The birth of the young state was troubled as she was immediately absorbed in an impious war of survival with Nigeria.
For 30 months, a savage internecine warfare raged between the two armies of unequal strength and fire power.
Overwhelmed, and faced with certain defeat, Biafra surrendered unconditionally.
Five decades on the effects of the war still linger, resisting every effort at erasure. The mitigating postwar policy of the victorious Nigerian government led by Gowon, aimed at reconciling, reconstructing and rehabilitating the defunct Biafra failed to make good enough impact.
Properties seized from the Igbo who constituted the bulk of what was Biafra, especially in Rivers state, remain abandoned till date while basic infrastructure in the five Igbo states of the South east remain in decrepit condition.
This situation is not made better with the subtle, but consistent effort in turning the Igbo out of doors of certain offices in Nigeria.
To date, certain positions have been denied the Igbo. But where such positions are made available to them, (which has been few and far between) they are caused to assume a refrain of favour — chorused by the state, its surrogate media and a few self-abusing Igbo.
Constant reference is made of such appointment with the government that effected it, singled out for unmerited praise.
Perhaps palsied by shock of the loss of the war, the intelligent among the Igbo became cagey, leaving the brash and the self-abusive compatriots to speak when silence should have sufficed. On many occasion the appointment of an Igbo to a position he is entitled to has been made to look like a favour.
Even if the appointee was most deserving or the appointment came at the verge of retirement, expressions of gratitude were still lavish.
Inspector General of Police Ogbonnaya Onovo and Comptroller General of Customs Bernard-Shaw Nwadialor were some of those whose appointments to the headship of the two organs of the government conformed to the conditions above. Neither was undeserving of the office he was appointed. Neither had enough years on the job before the appointment. Nonetheless, the appointments were celebrated by the brash and self abusive Igbo.
The appointment of Brigadier General David Ndefo as the General Officer Commanding 1 Division of the Nigerian Army, Kaduna, between 2000 and 2001 did not go differently.

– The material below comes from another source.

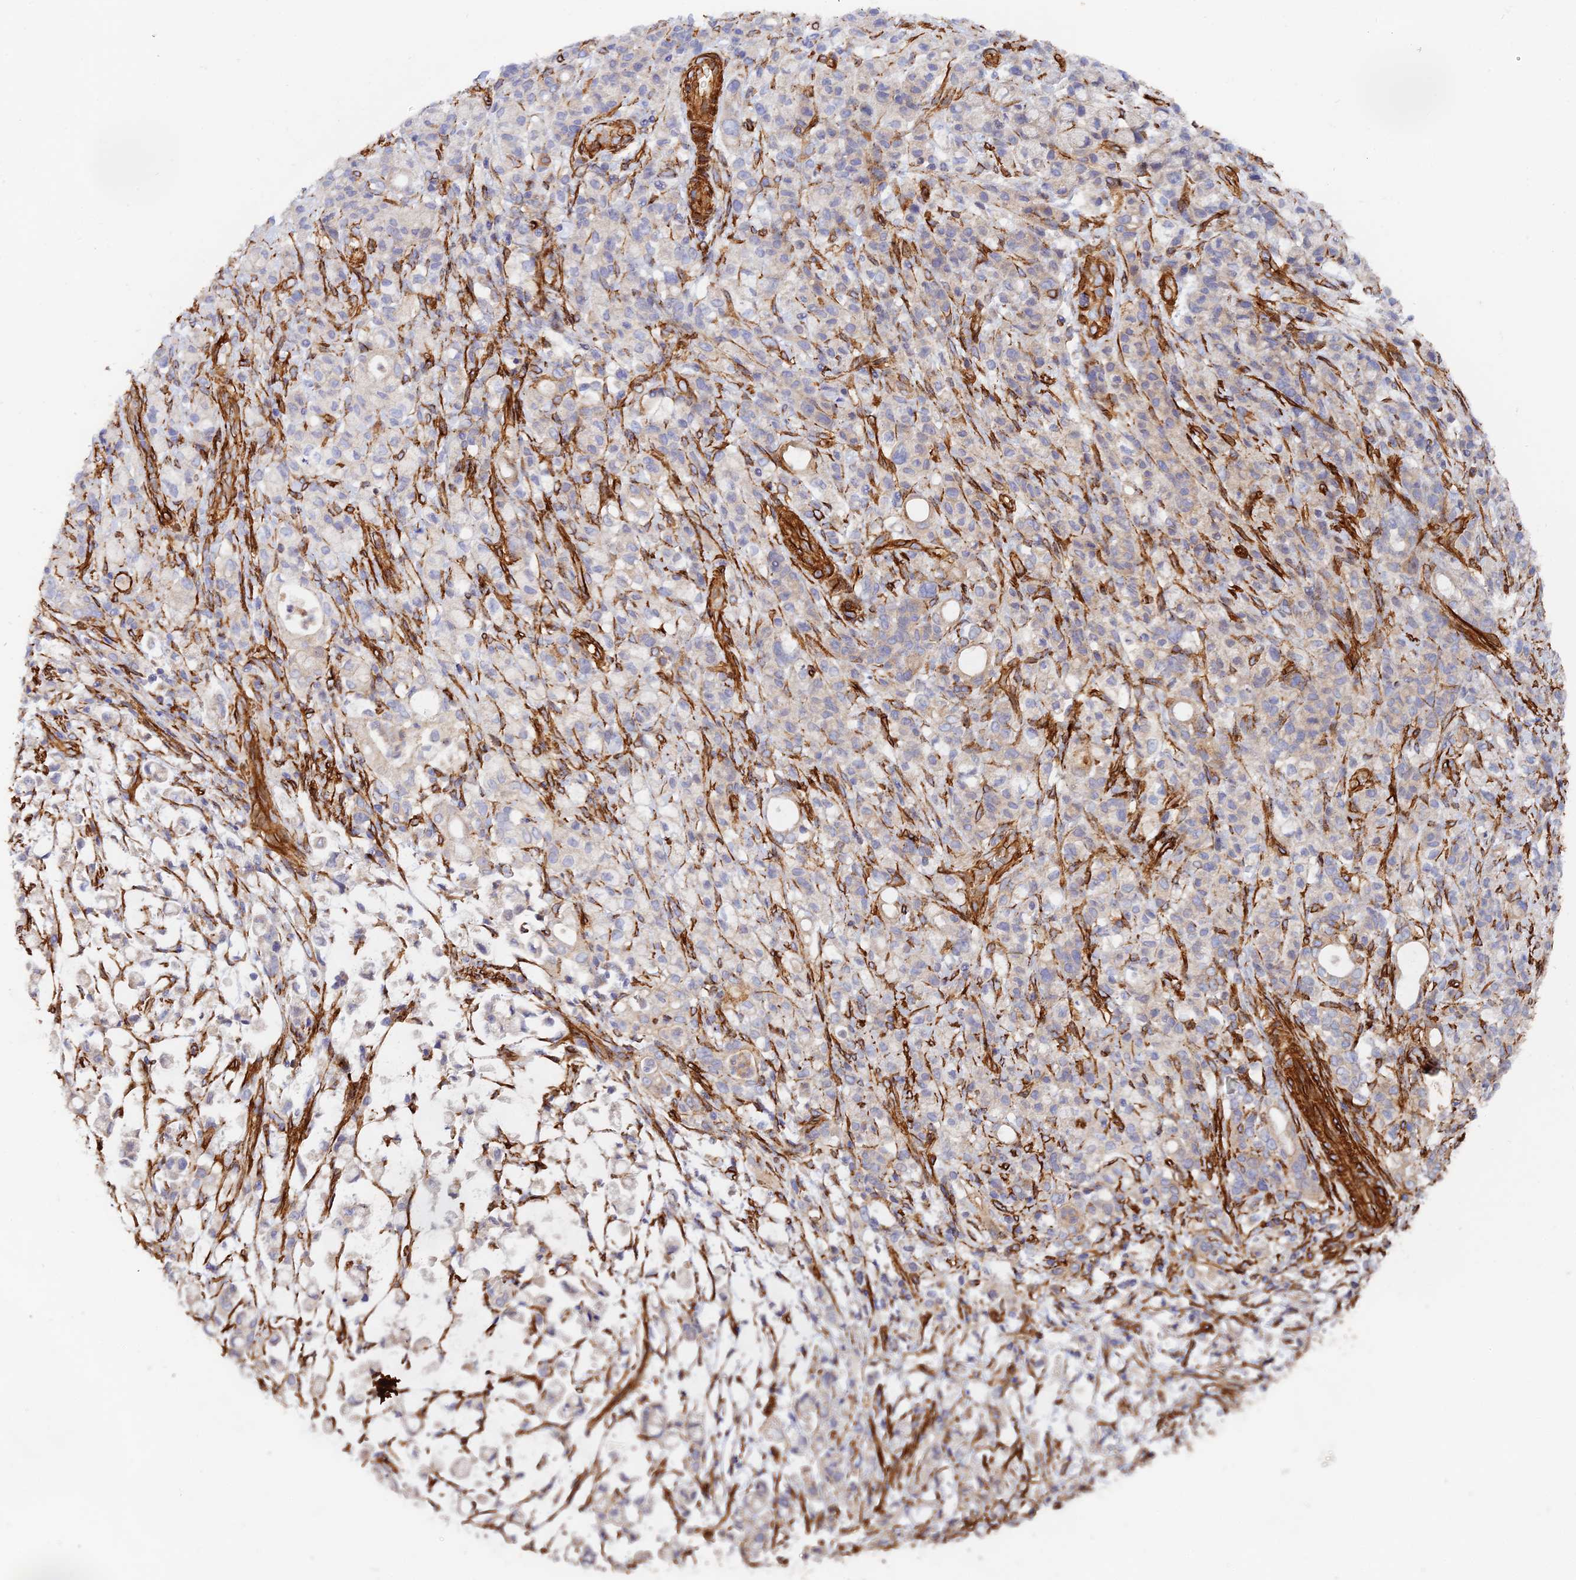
{"staining": {"intensity": "weak", "quantity": "<25%", "location": "cytoplasmic/membranous"}, "tissue": "stomach cancer", "cell_type": "Tumor cells", "image_type": "cancer", "snomed": [{"axis": "morphology", "description": "Adenocarcinoma, NOS"}, {"axis": "topography", "description": "Stomach"}], "caption": "This is an IHC micrograph of stomach cancer. There is no positivity in tumor cells.", "gene": "MYO9A", "patient": {"sex": "female", "age": 60}}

This time the media upped the game of reminding the readers that appointing an Igbo to a G.O.C position was a favour to be eternally grateful.
Major General Azubike Ihejirika’s appointment as the Chief of Army Staff was a tad above the ordinary run of reportage. It was advertised in the national dailies with comments of gratitude as if a mercenary was appointed.
Nigeria stands a chance of becoming a major economy in the world without her practised discriminatory treatment of a section of her people. This is because apart from their quality contributions to Nigeria, the Igbo are a major stakeholder to the development of the country. The full potential of any nation is not realized with a section of it consciously emasculated. Rather it is achieved by encouraging equality and availing each section limitless opportunities to aspire to any position.
The memories of the war should be erased permanently by consciously integrating every section of the country. Efforts must be made to eschew provocative statements capable of inflaming the state to a second conflict. It is difficult for any nation to survive two civil wars. History is yet to record that any nation became great on account of repeated internal wars.
Countries that survived civil wars were known to be stronger and close knit perhaps because they learnt as did Bertrand Russell early that “war does not determine who is right, but who is left”. The lessons of war they also know are better appreciated in peace time.
Nigeria has a good chance of becoming great by leveraging on the ingenuity of the Igbo. It is fairly right to argue that the Igbo are the uniters of Nigeria. No other tribe has done as much.
Sadly, after the Biafran war, Nigeria deliberately ignored the Igbo. The ingenuity of the Biafran scientists was totally ignored. It died with the war. No government saw the wisdom in adapting the technology. The effort at having the technology developed with the formation of Project Development Institute (PRODA) Enugu, was not encouraged by lack of attention. It has since suffered neglect.
Nigeria has failed to get her acts right with a succession of leaders without vision.
The Biafran war and its attendant waste were avoidable had good reason prevailed. Avoiding a repeat should be consciously pursued. Provocative statements as well as actions should be discouraged.
The anniversary should be for reflection. It should be able to remind us of the cruelties of war and encourage us on the path of circumspection.